Woodhouse Eaves Methodist Church

Woodhouse Eaves Methodist Church (Leicestershire) 

I was always intrigued as to why Reginald had laid a memorial stone in the lovely village of Woodhouse Eaves on the outskirts of Loughborough. I set out one late evening to hopefully finds the stone and some more information. I arrived at the Church and checked out the stones. Reginald's stone wasn't the only one of interest. Mrs Broadbent, Reginald's sister had also laid one in memory of her late husband. I now had a date from the stone to work on, I managed to find a newspaper report from the Nottingham Evening News of 1887.

 Stone Laying Ceremony at Woodhouse Eaves

On Wednesday July 6th 1887, A large gathering appeared outside the plot of land to see the memorial stones laid for the New Wesleyan Methodist Chapel. The old chapel which was built in 1799 will sit behind the new impressive home for the local Methodists.

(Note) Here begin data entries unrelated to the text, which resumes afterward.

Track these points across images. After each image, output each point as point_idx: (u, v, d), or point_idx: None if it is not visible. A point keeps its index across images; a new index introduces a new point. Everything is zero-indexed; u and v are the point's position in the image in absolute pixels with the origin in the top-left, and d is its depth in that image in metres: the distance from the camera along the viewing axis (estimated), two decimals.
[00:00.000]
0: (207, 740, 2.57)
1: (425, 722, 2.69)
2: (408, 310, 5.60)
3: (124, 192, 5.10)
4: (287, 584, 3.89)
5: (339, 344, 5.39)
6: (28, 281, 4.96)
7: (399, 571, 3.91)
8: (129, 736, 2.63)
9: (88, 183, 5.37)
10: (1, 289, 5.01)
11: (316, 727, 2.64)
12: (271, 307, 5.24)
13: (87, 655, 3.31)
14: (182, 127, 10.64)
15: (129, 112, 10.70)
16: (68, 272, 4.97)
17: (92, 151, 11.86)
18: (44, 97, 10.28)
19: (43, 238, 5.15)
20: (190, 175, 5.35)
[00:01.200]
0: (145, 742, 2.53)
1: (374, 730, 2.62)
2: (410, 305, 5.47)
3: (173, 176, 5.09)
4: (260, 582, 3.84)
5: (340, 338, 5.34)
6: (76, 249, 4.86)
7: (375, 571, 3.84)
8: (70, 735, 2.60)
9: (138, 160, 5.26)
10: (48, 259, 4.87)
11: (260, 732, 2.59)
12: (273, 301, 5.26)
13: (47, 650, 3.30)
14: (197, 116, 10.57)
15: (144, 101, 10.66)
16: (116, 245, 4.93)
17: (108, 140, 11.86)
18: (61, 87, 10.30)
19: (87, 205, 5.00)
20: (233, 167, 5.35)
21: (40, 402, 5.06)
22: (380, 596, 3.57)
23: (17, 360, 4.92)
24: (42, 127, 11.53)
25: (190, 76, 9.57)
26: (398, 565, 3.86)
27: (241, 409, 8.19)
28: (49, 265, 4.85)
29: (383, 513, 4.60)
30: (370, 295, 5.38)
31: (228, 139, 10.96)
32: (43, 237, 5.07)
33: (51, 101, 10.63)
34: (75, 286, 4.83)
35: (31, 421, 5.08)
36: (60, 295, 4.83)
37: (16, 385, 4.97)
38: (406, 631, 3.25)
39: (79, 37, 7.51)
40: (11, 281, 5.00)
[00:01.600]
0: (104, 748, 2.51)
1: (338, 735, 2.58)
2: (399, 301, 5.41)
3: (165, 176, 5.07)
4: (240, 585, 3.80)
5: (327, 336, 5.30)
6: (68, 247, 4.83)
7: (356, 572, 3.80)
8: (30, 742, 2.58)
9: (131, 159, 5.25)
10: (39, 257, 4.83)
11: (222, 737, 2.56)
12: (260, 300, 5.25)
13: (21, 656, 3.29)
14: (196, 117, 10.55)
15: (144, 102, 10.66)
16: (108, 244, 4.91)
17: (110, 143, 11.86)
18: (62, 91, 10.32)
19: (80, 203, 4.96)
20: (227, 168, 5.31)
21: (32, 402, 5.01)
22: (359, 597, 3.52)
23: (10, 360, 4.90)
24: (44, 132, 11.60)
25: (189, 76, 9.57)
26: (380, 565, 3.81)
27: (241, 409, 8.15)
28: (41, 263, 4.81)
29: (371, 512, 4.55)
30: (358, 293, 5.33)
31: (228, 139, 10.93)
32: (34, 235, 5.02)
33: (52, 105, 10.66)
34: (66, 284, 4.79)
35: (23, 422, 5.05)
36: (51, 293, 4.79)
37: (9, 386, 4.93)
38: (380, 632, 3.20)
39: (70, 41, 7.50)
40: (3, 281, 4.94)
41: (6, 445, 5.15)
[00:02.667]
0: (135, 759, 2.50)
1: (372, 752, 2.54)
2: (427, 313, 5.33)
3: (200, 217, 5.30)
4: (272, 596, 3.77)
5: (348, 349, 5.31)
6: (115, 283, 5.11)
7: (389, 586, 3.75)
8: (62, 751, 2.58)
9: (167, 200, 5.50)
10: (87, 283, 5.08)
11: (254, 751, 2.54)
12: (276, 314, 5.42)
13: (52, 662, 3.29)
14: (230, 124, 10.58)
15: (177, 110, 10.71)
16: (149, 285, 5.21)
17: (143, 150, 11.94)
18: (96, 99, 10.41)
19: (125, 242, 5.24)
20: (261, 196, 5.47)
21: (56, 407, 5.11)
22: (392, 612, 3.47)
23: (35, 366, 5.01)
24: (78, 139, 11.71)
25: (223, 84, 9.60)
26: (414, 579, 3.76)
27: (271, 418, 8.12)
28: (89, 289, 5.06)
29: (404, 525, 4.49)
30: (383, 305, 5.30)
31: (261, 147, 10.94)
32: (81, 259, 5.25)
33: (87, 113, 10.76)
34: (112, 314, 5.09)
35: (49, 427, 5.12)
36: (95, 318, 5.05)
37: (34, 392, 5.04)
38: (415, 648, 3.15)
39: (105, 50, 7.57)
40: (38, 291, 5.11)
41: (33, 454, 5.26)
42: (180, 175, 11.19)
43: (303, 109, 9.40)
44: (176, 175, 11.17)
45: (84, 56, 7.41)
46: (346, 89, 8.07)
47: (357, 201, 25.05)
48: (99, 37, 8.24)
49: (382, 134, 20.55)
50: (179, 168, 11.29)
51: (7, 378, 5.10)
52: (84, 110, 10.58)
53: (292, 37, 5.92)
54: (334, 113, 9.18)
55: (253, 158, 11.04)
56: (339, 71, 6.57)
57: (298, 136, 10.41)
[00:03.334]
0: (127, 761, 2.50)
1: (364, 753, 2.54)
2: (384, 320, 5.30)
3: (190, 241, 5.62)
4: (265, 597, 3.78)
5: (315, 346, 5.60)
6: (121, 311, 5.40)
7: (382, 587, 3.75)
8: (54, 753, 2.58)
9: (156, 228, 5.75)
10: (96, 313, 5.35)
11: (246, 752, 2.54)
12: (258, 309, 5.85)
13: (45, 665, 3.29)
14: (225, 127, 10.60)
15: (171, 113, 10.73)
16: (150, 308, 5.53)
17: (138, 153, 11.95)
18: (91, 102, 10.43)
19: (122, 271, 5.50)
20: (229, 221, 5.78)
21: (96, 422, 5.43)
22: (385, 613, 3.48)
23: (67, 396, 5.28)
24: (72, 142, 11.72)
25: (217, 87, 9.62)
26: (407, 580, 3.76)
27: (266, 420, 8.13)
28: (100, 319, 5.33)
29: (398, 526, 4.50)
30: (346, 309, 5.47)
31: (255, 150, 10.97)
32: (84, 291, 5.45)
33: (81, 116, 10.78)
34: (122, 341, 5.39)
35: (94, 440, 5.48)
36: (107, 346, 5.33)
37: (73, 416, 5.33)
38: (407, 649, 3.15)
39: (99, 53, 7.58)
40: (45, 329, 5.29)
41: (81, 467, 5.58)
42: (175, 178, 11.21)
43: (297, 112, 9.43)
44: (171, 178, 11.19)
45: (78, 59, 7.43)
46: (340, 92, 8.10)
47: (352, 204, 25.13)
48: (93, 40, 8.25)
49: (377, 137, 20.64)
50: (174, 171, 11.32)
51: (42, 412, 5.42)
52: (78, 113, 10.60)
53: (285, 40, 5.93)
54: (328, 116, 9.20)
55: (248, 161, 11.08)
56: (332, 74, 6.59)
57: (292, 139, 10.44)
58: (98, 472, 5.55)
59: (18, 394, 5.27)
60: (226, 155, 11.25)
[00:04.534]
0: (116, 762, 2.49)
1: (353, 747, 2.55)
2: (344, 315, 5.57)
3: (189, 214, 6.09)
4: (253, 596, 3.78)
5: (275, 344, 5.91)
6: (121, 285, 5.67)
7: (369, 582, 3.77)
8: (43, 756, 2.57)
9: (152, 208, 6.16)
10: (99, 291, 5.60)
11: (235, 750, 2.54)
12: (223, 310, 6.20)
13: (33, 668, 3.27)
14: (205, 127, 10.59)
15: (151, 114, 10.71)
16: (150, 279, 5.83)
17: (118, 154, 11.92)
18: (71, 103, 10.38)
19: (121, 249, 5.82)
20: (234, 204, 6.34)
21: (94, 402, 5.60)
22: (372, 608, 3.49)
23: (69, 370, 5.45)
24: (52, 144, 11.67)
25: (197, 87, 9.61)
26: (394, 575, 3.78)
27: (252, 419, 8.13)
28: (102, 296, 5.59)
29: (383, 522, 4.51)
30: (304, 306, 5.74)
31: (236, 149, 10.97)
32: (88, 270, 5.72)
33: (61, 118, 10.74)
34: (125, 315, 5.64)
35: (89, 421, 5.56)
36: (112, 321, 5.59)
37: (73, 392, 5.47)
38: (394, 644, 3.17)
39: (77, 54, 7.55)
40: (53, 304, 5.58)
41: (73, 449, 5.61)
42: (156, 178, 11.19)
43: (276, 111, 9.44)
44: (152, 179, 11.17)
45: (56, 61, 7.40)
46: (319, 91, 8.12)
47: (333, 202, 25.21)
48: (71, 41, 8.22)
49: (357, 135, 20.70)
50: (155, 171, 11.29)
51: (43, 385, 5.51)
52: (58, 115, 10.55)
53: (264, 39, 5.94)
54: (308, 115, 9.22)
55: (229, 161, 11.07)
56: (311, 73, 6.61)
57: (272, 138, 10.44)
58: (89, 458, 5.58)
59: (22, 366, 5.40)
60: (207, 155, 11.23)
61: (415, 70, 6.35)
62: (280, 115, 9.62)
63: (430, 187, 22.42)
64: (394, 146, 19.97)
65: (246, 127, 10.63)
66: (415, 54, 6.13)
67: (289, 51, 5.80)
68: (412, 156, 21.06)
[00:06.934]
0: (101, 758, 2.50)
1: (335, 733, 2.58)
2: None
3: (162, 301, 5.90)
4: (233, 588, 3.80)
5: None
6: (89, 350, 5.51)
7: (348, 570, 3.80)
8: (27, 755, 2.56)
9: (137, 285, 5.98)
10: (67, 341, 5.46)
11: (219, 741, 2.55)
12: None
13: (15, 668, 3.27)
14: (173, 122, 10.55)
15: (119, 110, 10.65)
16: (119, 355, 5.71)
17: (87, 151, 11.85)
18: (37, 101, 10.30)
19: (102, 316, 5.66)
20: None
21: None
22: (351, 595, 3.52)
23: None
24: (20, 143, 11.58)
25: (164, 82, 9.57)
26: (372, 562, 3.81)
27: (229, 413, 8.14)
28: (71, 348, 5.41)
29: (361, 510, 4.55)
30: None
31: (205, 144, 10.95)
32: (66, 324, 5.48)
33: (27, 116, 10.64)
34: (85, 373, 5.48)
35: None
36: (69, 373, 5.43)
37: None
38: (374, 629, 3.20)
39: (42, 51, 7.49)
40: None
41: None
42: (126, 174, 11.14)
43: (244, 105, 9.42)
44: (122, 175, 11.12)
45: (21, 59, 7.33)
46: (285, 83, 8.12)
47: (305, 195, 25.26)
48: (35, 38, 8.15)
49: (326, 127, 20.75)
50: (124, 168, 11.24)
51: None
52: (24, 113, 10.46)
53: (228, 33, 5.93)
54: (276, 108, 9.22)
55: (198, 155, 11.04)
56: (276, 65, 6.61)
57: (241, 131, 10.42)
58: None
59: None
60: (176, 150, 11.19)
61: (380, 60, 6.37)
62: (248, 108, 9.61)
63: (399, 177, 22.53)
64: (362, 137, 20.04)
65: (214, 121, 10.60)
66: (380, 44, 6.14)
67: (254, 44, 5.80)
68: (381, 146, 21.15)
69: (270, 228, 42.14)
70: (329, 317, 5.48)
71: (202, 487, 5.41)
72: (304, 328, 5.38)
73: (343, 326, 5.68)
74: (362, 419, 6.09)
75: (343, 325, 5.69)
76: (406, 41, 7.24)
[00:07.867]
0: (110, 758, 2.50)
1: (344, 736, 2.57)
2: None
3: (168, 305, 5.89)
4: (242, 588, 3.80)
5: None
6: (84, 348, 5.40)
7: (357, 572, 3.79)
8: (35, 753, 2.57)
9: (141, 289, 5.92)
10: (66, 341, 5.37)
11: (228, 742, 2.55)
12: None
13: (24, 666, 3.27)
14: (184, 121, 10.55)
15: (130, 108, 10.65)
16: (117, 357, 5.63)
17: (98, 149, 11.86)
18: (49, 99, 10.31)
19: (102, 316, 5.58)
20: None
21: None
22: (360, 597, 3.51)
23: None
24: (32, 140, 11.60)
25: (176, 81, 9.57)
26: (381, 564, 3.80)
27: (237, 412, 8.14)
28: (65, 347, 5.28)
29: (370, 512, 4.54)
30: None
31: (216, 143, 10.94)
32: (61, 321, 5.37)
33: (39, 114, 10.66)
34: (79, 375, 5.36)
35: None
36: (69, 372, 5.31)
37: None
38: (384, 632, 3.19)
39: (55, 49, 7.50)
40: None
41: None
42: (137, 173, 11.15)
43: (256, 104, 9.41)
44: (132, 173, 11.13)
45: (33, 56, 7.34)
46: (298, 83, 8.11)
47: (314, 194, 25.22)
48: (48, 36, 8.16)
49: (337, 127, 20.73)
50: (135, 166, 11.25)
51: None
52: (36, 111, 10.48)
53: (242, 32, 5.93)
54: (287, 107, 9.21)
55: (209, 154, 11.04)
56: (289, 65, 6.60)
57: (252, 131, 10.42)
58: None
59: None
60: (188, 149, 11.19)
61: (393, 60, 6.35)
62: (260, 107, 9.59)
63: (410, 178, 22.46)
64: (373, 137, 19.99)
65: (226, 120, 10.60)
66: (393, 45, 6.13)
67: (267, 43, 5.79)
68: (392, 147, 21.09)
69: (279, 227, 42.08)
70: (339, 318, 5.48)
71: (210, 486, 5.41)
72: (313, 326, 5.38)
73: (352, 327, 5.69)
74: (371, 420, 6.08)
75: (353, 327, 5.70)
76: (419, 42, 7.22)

The new Chapel was estimated to cost upwards of £600 and with close to £112 collected from the stone laying today they were well on their way to the target. The first stone cost £35 and was placed by Mr Stanley Broadbent, on behalf of his mother Mrs B Broadbent of West Hill House Leicester, in memory of her late husband. Below in a bottle they placed some London daily papers and Loughborough local papers, the Wesleyan Methodist papers, a list of Loughborough Circuit ministers since 1803, a circuit plan, and a list with all the trustees of the Chapel which included Mr Broadbent, along with a Jubilee coin. The second stone cost £10 and was laid by Miss Chester, the third £6 6s by Rev C Williams on behalf of the Sabbath scholars (girls), the forth cost £5 5s by Rev S Starkie on behalf of the boys this time. The fifth was laid by Reginald Stanley and cost him £15 15s (£1800 today's money) and finally the last stone was by Mr A C Foulds of Loughborough (formally a chemist of Nuneaton), at a cost of £10 5s. An adjournment was made to a neighbouring orchard and a large number afterwards sat down to tea in the village institute where Rev Starkie and Rev Williams addressed the diners and each of the stone-layers were presented with a well bound hymn book by the trustees.